**Required tasks:**
1 > In the memif patch thread, restate the paragraph that begins "Using 'rte_mb' to synchronize" in a single shorter sentence that keeps its main facts.
2 > Write out the memif patch thread word for word, beginning at the words "To: jgrajcia, dev;" and ending after "such like aarch64.".

-------- Given text

DPDK patches and discussions
 help / color / Atom feed
* [dpdk-dev] [PATCH] net/memif: relax barrier for zero copy path
@ 2020-09-11  5:38 Phil Yang
  2020-09-18 11:58 ` Ferruh Yigit
  2020-09-18 22:49 ` Honnappa Nagarahalli
  0 siblings, 2 replies; 8+ messages in thread
From: Phil Yang @ 2020-09-11  5:38 UTC (permalink / raw)
  To: jgrajcia, dev; +Cc: Honnappa.Nagarahalli, Ruifeng.Wang, nd

Using 'rte_mb' to synchronize the shared ring head/tail between producer
and consumer will stall the pipeline and damage performance on the weak
memory model platforms, such like aarch64.

----------------
-------- Provided records

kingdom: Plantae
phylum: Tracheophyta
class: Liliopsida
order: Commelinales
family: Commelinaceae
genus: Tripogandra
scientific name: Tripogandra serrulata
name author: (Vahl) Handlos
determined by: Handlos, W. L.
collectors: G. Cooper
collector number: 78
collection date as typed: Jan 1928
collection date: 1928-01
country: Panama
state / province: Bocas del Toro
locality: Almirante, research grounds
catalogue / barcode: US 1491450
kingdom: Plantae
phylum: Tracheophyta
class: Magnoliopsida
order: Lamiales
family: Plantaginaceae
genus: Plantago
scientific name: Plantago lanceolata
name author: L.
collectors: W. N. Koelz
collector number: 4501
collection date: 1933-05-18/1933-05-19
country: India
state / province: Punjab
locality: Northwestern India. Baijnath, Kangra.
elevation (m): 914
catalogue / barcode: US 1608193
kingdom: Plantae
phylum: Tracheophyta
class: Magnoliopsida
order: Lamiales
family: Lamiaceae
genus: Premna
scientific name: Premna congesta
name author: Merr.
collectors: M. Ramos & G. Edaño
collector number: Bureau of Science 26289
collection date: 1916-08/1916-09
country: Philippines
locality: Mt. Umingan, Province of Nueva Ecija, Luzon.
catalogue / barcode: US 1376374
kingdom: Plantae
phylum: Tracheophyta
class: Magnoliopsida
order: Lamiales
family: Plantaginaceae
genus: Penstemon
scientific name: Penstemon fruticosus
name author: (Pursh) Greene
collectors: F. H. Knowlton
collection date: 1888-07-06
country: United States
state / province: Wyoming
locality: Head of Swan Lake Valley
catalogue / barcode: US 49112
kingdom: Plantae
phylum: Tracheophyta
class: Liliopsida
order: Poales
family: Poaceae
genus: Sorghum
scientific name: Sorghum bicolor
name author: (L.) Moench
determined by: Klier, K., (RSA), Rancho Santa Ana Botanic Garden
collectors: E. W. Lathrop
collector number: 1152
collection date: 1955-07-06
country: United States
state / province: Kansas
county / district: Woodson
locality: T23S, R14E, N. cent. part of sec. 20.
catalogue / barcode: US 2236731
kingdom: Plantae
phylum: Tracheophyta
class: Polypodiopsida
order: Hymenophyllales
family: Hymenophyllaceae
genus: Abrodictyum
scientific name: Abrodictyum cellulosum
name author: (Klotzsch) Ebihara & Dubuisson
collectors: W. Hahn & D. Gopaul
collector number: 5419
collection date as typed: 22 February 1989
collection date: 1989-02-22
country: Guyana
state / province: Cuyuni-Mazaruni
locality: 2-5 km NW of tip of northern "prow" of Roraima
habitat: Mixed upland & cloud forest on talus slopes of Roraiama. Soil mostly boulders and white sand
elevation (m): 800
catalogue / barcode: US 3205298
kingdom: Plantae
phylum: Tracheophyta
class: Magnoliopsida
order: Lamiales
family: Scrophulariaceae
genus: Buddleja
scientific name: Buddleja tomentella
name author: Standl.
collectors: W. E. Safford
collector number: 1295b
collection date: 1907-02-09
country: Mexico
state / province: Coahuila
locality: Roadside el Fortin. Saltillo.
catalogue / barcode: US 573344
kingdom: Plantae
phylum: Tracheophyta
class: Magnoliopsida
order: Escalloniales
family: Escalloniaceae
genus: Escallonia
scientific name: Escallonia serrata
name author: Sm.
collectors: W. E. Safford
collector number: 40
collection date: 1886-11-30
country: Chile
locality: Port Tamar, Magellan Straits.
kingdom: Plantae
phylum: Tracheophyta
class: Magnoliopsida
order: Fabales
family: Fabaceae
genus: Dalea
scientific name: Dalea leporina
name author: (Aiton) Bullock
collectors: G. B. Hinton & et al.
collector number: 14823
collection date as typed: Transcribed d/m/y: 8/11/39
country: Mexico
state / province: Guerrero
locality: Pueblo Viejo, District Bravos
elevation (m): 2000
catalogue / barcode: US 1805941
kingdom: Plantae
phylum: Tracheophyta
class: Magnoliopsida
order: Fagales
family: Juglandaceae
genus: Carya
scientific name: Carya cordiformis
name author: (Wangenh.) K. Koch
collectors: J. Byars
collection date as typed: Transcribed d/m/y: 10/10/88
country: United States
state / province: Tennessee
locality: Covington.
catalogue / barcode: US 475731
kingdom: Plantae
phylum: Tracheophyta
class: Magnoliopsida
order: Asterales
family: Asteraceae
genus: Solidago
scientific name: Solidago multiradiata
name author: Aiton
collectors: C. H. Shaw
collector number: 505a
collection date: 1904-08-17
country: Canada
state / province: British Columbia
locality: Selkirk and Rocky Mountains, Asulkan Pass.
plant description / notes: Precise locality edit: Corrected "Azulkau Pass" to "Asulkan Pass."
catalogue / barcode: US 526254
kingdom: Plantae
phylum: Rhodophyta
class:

----------------

**The answers:**
1 > On weak memory model platforms such as aarch64, synchronizing the shared ring head/tail between producer and consumer with 'rte_mb' stalls the pipeline and hurts performance.

2 >
To: jgrajcia, dev; +Cc: Honnappa.Nagarahalli, Ruifeng.Wang, nd

Using 'rte_mb' to synchronize the shared ring head/tail between producer
and consumer will stall the pipeline and damage performance on the weak
memory model platforms, such like aarch64.